Towering above me was the statue of the God of Death; dark, eyes and mouth shining in silver plates. I could not figure out if the mouth was stretched in anger or if it was a perpetual grin, symbolic of the power Death exerts over all things alive. I imagined it was a grin; in response to what I had just said out loud.
I lit a few oil lamps ,managed to burn my fingers because I wasn’t used to playing with fire per se, and then I stepped out. Outside, I saw that Baa had broken a hundred rupees into tenners and was giving them out to men and women seated on the steps of the temple, waiting.
We walked back to the car slowly and I hauled myself in with some difficulty and then propped myself on the pillow, all the time cursing the moment of crash that had in some ways changed my life.
“How do you think the soothsayer knew?” I asked Baa.
“Knew what?”
“That I was going to be in an accident.”
“They always tell everyone to be cautious and that an accident is likely because anyone could have an accident. It’s a sure shot,” Baa said.
So, a soothsayer had told my sister to ask me to go to this temple to say hello to the God of Death. It would foil a prospective accident. I hadn’t listened.
I wondered if despite my lack of religion, visiting the temple now had made Death laugh a little and that if nothing else, maybe s/he had managed to feel entertained by this move from a woman who has always felt utterly confused by religion.
As a teenager, I attended Sunday mass, because it was an excuse to step out of the hostel, wear nice clothes and smile at pretty boys. I’ve done the kora because walking in concentric circles helps clear my mind. I’ve done Dashain tika because my grandfather looks forward to it all year. And I’ve asked my Muslim friends to pray for me every time my dog has fallen sick, because somehow it seems to take care of my anxiety.
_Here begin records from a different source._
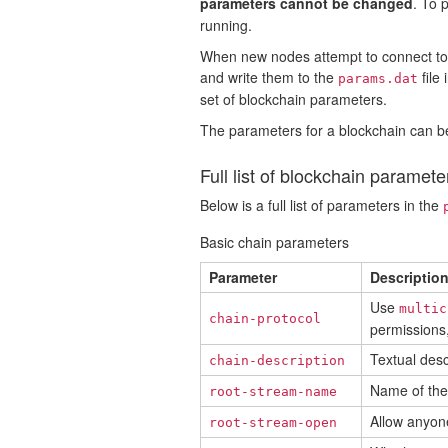
parameters cannot be changed
. To 
running.
When new nodes attempt to connect to a
and write them to the
file
params.dat
set of blockchain parameters.
The parameters for a blockchain can be
Full list of blockchain paramete
Below is a full list of parameters in the
Basic chain parameters
Parameter
Descriptio
Use
multic
chain-protocol
permissions,
Textual desc
chain-description
Name of the 
root-stream-name
Allow anyone
root-stream-open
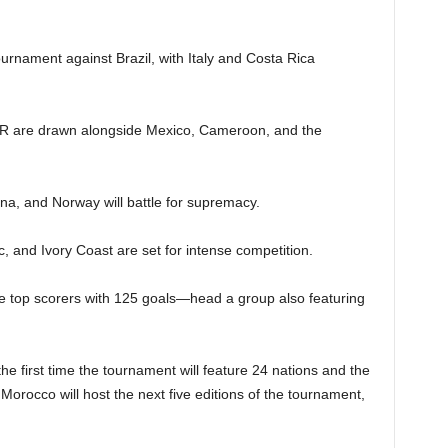
ournament against Brazil, with Italy and Costa Rica
R are drawn alongside Mexico, Cameroon, and the
na, and Norway will battle for supremacy.
 and Ivory Coast are set for intense competition.
 top scorers with 125 goals—head a group also featuring
he first time the tournament will feature 24 nations and the
as Morocco will host the next five editions of the tournament,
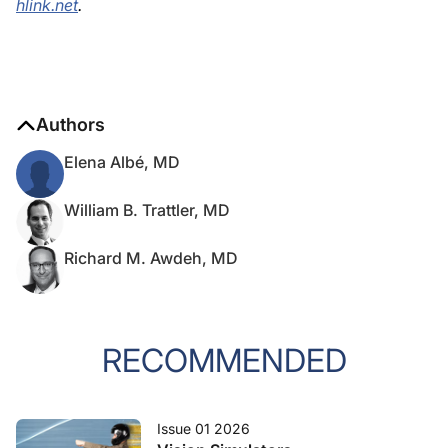
hlink.net
.
Authors
Elena Albé, MD
William B. Trattler, MD
Richard M. Awdeh, MD
RECOMMENDED
Issue 01 2026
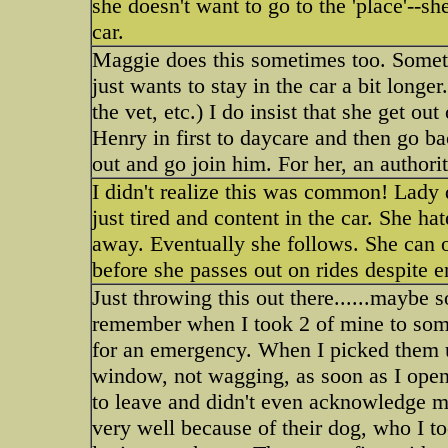
she doesn't want to go to the 'place'--sh
car.
Maggie does this sometimes too. Somet
just wants to stay in the car a bit lon
the vet, etc.) I do insist that she get out
Henry in first to daycare and then go b
out and go join him. For her, an authori
I didn't realize this was common! Lady 
just tired and content in the car. She h
away. Eventually she follows. She can o
before she passes out on rides despite e
Just throwing this out there......maybe 
remember when I took 2 of mine to some
for an emergency. When I picked them u
window, not wagging, as soon as I opene
to leave and didn't even acknowledge me
very well because of their dog, who I to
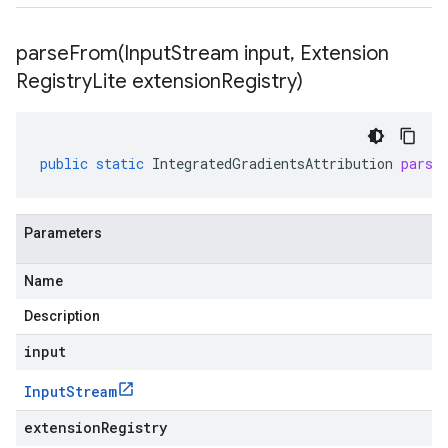
parseFrom(
Input
Stream input
,
Extension
Registry
Lite extension
Registry)
public
static
IntegratedGradientsAttribution
parse
Parameters
Name
Description
input
Input
Stream
extensionRegistry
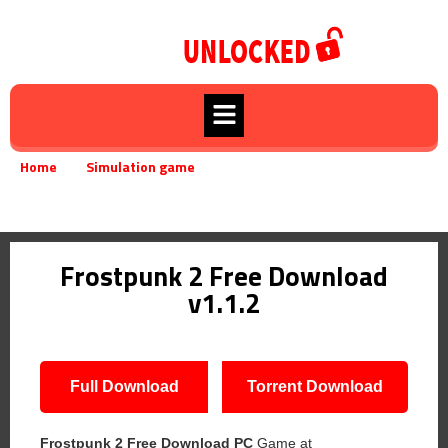
Home
Simulation game
»
»
Frostpunk 2 Free Download v1.1.2
Frostpunk 2 Free Download
v1.1.2
Full Download
Torrent Download
Frostpunk 2 Free Download PC
Game at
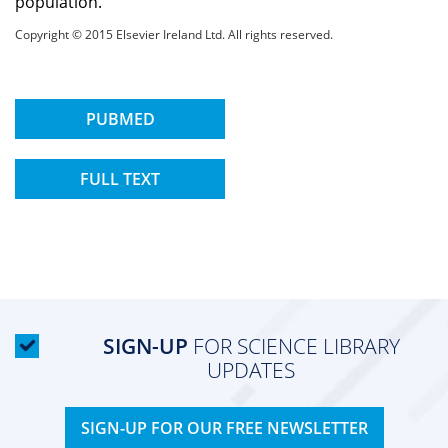
population.
Copyright © 2015 Elsevier Ireland Ltd. All rights reserved.
PUBMED
FULL TEXT
SIGN-UP
FOR SCIENCE LIBRARY
UPDATES
SIGN-UP FOR OUR FREE NEWSLETTER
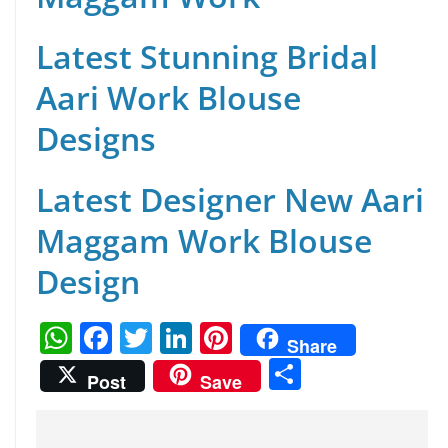
Latest Stunning Bridal
Aari Work Blouse
Designs
Latest Designer New Aari
Maggam Work Blouse
Design
W
F
T
Li
Pi
Share
h
a
w
n
nt
S
Post
Save
at
c
itt
k
er
h
s
e
er
e
e
ar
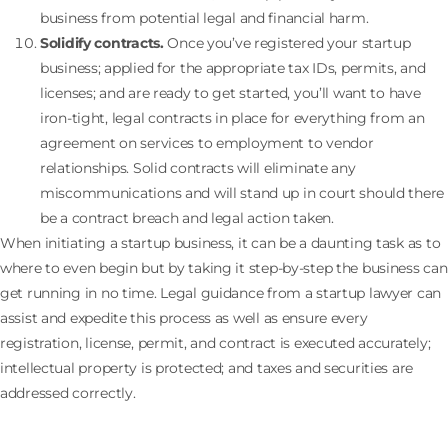
business from potential legal and financial harm.
Solidify contracts.
Once you’ve registered your startup
business; applied for the appropriate tax IDs, permits, and
licenses; and are ready to get started, you’ll want to have
iron-tight, legal contracts in place for everything from an
agreement on services to employment to vendor
relationships. Solid contracts will eliminate any
miscommunications and will stand up in court should there
be a contract breach and legal action taken.
When initiating a startup business, it can be a daunting task as to
where to even begin but by taking it step-by-step the business can
get running in no time. Legal guidance from a startup lawyer can
assist and expedite this process as well as ensure every
registration, license, permit, and contract is executed accurately;
intellectual property is protected; and taxes and securities are
addressed correctly.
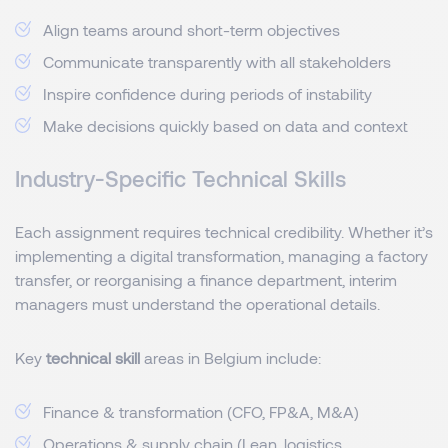
Align teams around short-term objectives
Communicate transparently with all stakeholders
Inspire confidence during periods of instability
Make decisions quickly based on data and context
Industry-Specific Technical Skills
Each assignment requires technical credibility. Whether it’s
implementing a digital transformation, managing a factory
transfer, or reorganising a finance department, interim
managers must understand the operational details.
Key
technical skill
areas in Belgium include:
Finance & transformation (CFO, FP&A, M&A)
Operations & supply chain (Lean, logistics,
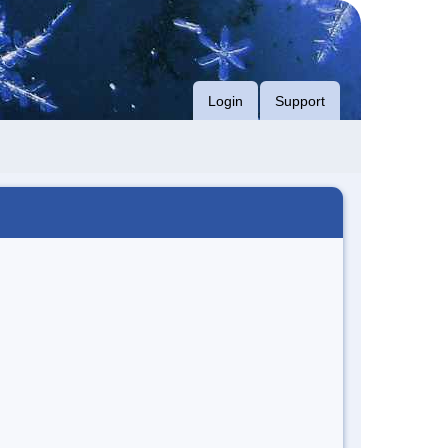
Login
Support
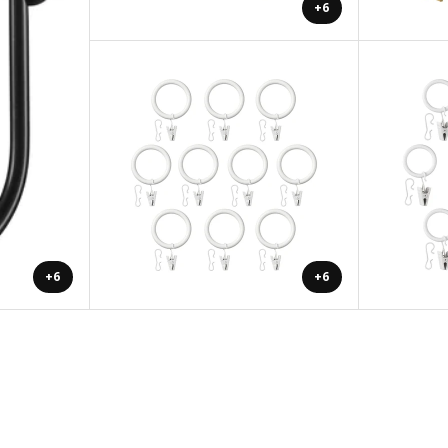
+6
+6
+6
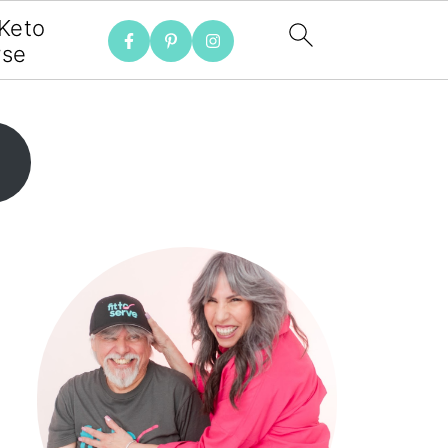
 Keto
rse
Over the last few months of being isolated at home because of my health, I’ve come to realise that if I have a religion, it is my solitude. Solitude is where I’ve always found my calm and discipline. Yet, it is forsaken. Especially in these days of lockdown, when we’re in constant company of family members, seeking solitude is like finding a niche for yourself. And like my father, I too have been chastised at times for wanting to be by myself. Ekkalkate, loner, are some words that have been used at me.
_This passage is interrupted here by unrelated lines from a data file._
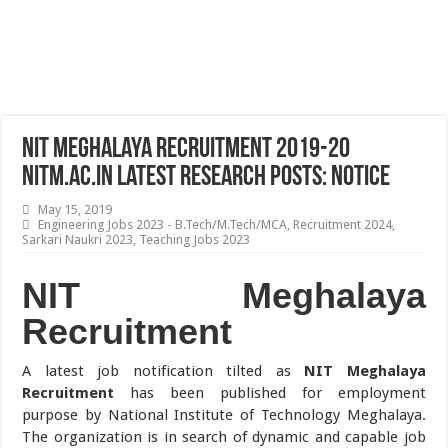
NIT Meghalaya Recruitment 2019-20
nitm.ac.in Latest Research Posts: Notice
May 15, 2019
Engineering Jobs 2023 - B.Tech/M.Tech/MCA
,
Recruitment 2024
,
Sarkari Naukri 2023
,
Teaching Jobs 2023
NIT Meghalaya
Recruitment
A latest job notification tilted as
NIT Meghalaya
Recruitment
has been published for employment
purpose by National Institute of Technology Meghalaya.
The organization is in search of dynamic and capable job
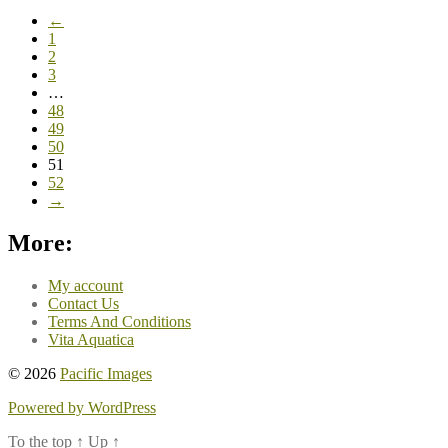
←
1
2
3
…
48
49
50
51
52
→
More:
My account
Contact Us
Terms And Conditions
Vita Aquatica
© 2026
Pacific Images
Powered by WordPress
To the top
↑
Up
↑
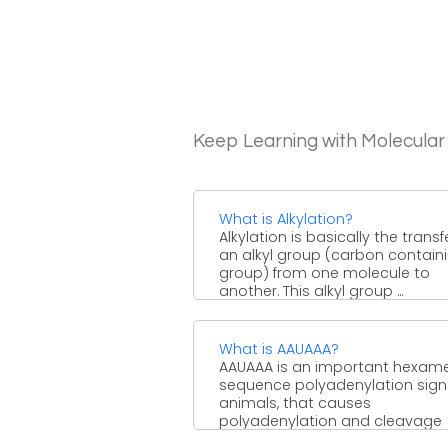
Keep Learning with Molecular
What is Alkylation?
Alkylation is basically the transf
an alkyl group (carbon contain
group) from one molecule to
another. This alkyl group ...
What is AAUAAA?
AAUAAA is an important hexam
sequence polyadenylation signa
animals, that causes
polyadenylation and cleavage
about 20 nt. downstream. Such ..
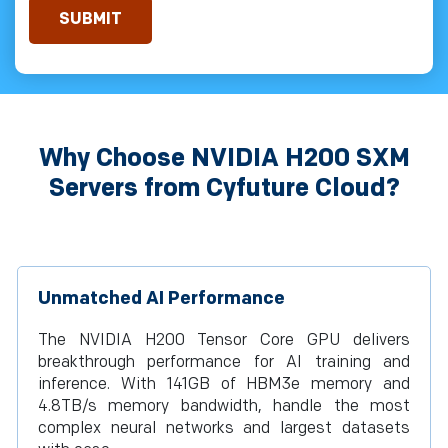
Why Choose NVIDIA H200 SXM
Servers from Cyfuture Cloud?
Unmatched AI Performance
The NVIDIA H200 Tensor Core GPU delivers
breakthrough performance for AI training and
inference. With 141GB of HBM3e memory and
4.8TB/s memory bandwidth, handle the most
complex neural networks and largest datasets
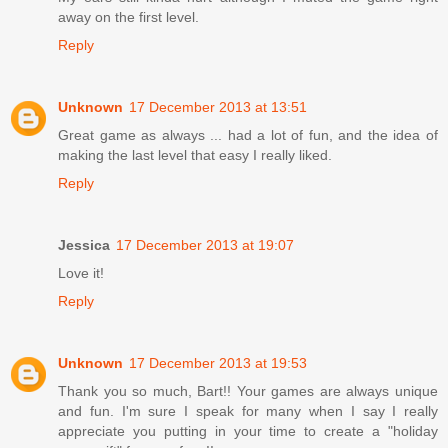
away on the first level.
Reply
Unknown
17 December 2013 at 13:51
Great game as always ... had a lot of fun, and the idea of
making the last level that easy I really liked.
Reply
Jessica
17 December 2013 at 19:07
Love it!
Reply
Unknown
17 December 2013 at 19:53
Thank you so much, Bart!! Your games are always unique
and fun. I'm sure I speak for many when I say I really
appreciate you putting in your time to create a "holiday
“People are now saying Pashupatinath le rakshya gareko desh ma coronavirus audaina. Some people even think it’s true. When people are in despair, we seek ways to comfort ourselves. Faith is used by many, in many different ways. For some, it’s also make-believe. And that’s why, I was surprised when you asked to be brought to a temple. You never seemed to me like someone who needs the gods.”
“I know,” I say. And then we both say nothing more.